• [TUGAS ANDA] Salin tanpa mengubah apa pun bagian dari kutipan di bawah tentang pemilihan orang oleh Tuhan, yaitu dari "Dalam Perjanjian Baru, kisah" sampai "dikembangkan dalam psikodiagnostika.", termasuk kedua kata batas itu.

Dalam Perjanjian Baru, kisah serupa banyak ditemukan. Misal : "Kisah Para Rasul 13:2 Pada suatu hari ketika mereka beribadah kepada Tuhan dan berpuasa, berkatalah Roh Kudus: "Khususkanlah Barnabas dan Saulus bagi-Ku untuk tugas yang telah Kutentukan bagi mereka."" Pemilihan yang seperti dilakukan oleh Samuel dengan membiarkan TUHAN melakukan intervensi langsung memiliki validitas dan reliabilitas yang sangat tinggi dan tepat serta benar. namun sayangnya psikotes dan pengetahuan manusia acapkali merebut posisi Tuhan dalam menentukan dan memilih orang pilihan-Nya untuk pekerjaan-Nya yang khusus dalam waktu dan ruang tertentu. Lembaga Gerejawi yang seharus peka terhadap suara dan isi hati Tuhan menjadi tumpul dan penuh dengan pengetahuan sebagaimana yang dipelajari dan dikembangkan dalam psikodiagnostika.

• [DAFTAR YANG DITAMPILKAN]
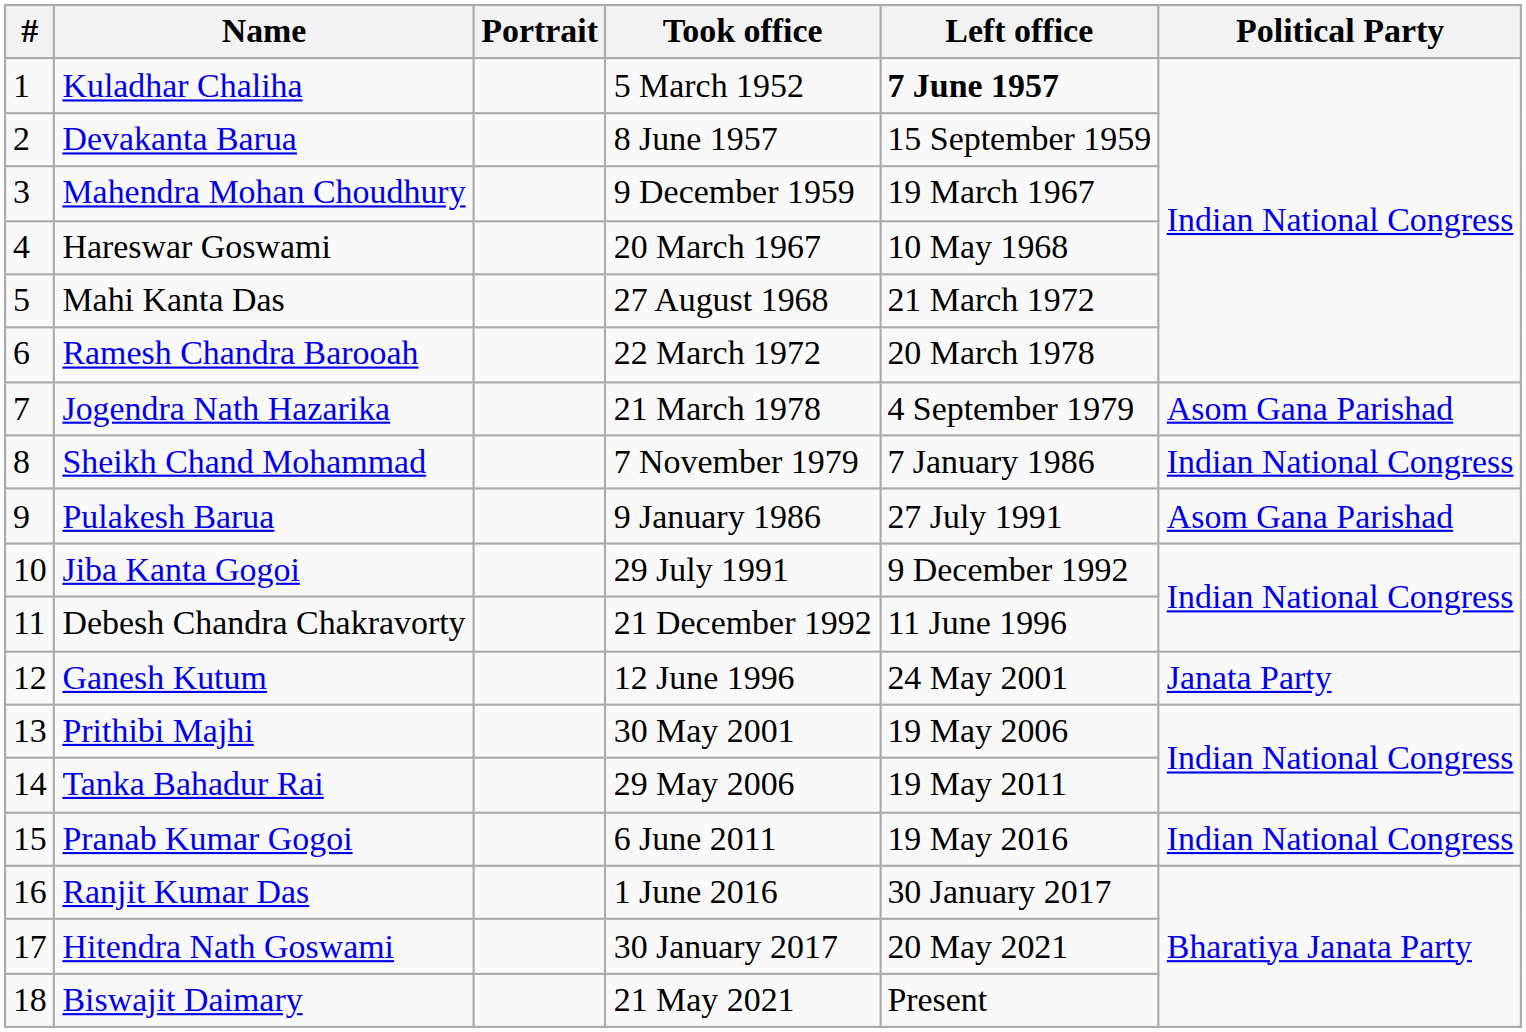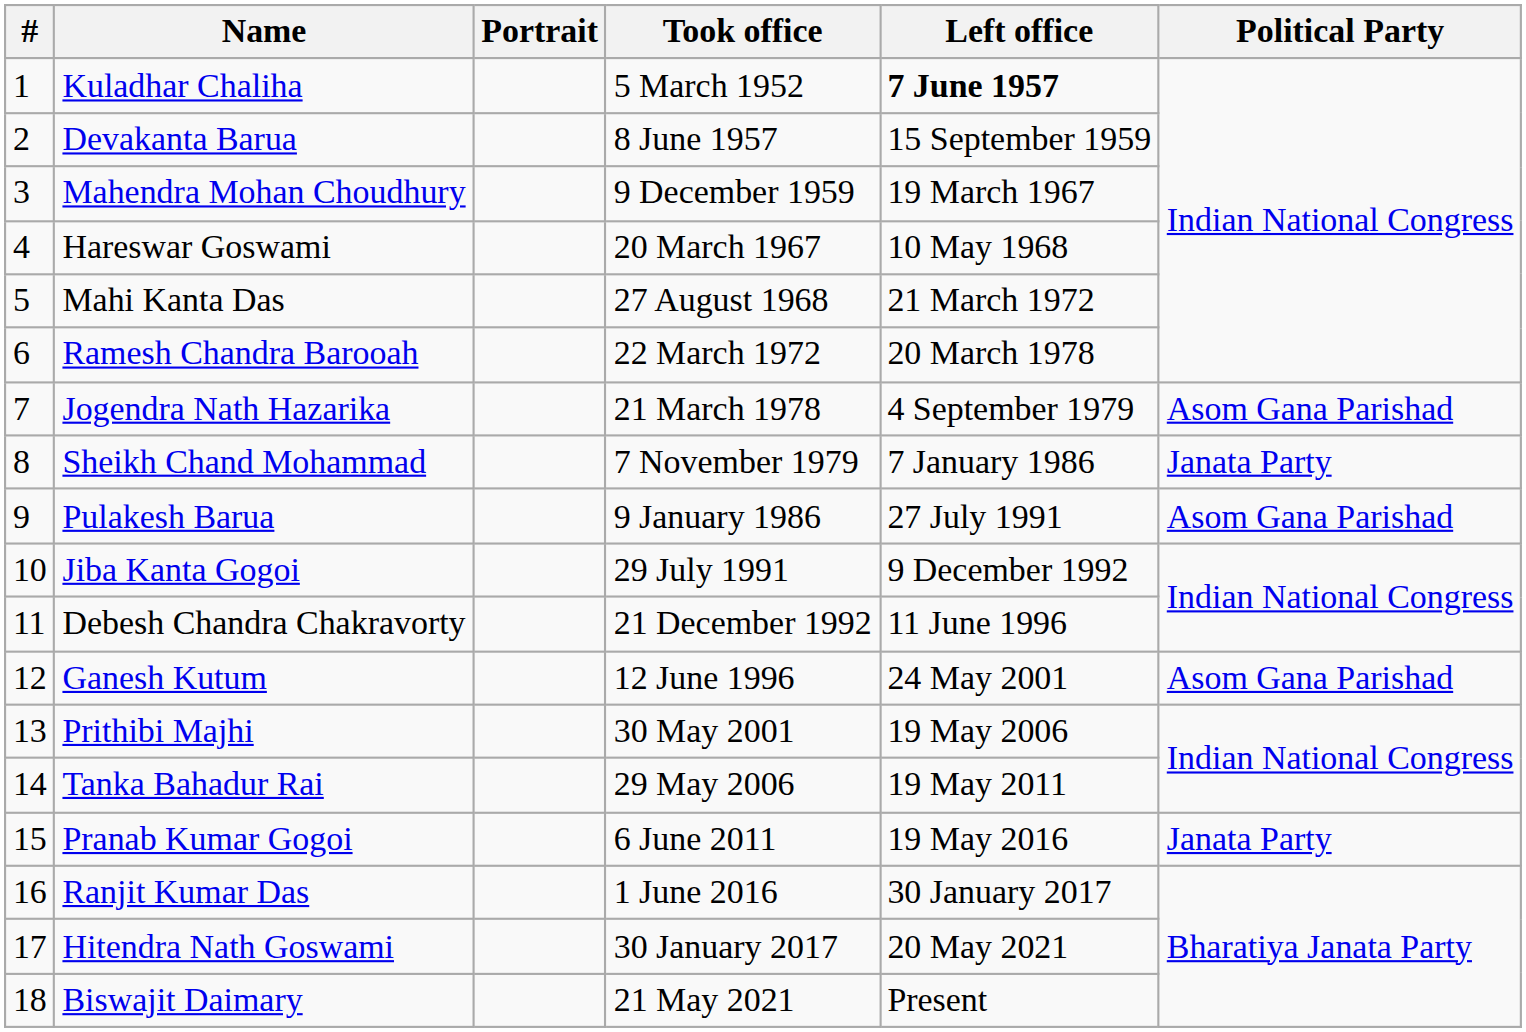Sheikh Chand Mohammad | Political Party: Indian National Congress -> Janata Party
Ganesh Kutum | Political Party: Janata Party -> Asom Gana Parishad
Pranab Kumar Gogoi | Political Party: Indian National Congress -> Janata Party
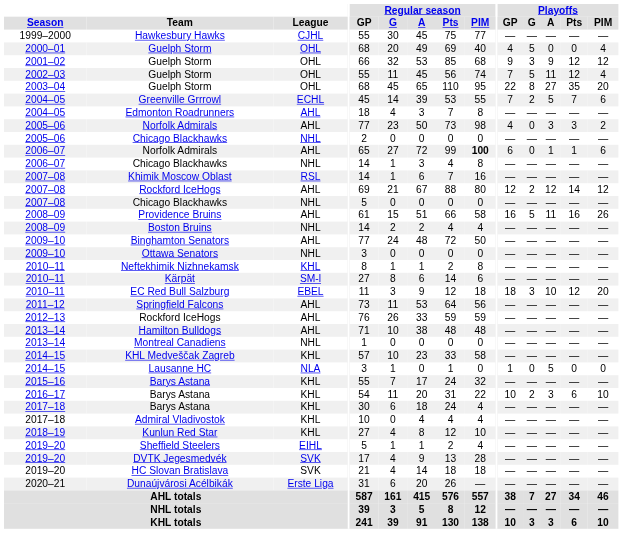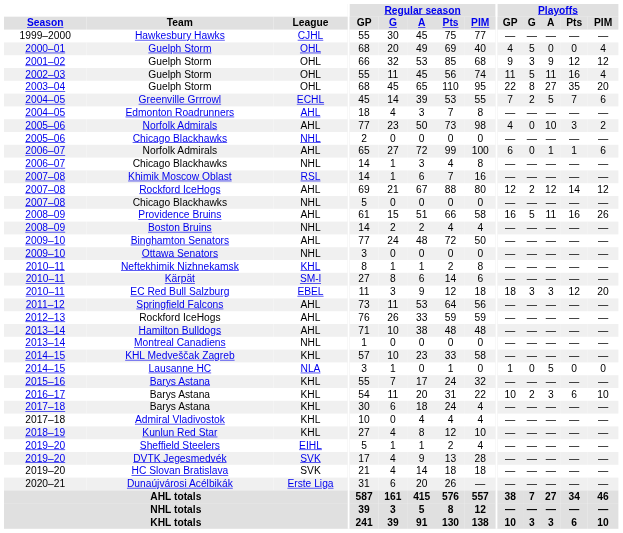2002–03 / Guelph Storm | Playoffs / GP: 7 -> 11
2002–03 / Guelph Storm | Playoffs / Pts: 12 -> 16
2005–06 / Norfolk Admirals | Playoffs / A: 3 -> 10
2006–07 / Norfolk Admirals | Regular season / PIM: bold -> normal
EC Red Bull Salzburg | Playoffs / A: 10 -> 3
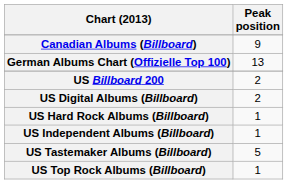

• [HASIL LATIHAN]
Dalam Perjanjian Baru, kisah serupa banyak ditemukan. Misal : "Kisah Para Rasul 13:2 Pada suatu hari ketika mereka beribadah kepada Tuhan dan berpuasa, berkatalah Roh Kudus: "Khususkanlah Barnabas dan Saulus bagi-Ku untuk tugas yang telah Kutentukan bagi mereka."" Pemilihan yang seperti dilakukan oleh Samuel dengan membiarkan TUHAN melakukan intervensi langsung memiliki validitas dan reliabilitas yang sangat tinggi dan tepat serta benar. namun sayangnya psikotes dan pengetahuan manusia acapkali merebut posisi Tuhan dalam menentukan dan memilih orang pilihan-Nya untuk pekerjaan-Nya yang khusus dalam waktu dan ruang tertentu. Lembaga Gerejawi yang seharus peka terhadap suara dan isi hati Tuhan menjadi tumpul dan penuh dengan pengetahuan sebagaimana yang dipelajari dan dikembangkan dalam psikodiagnostika.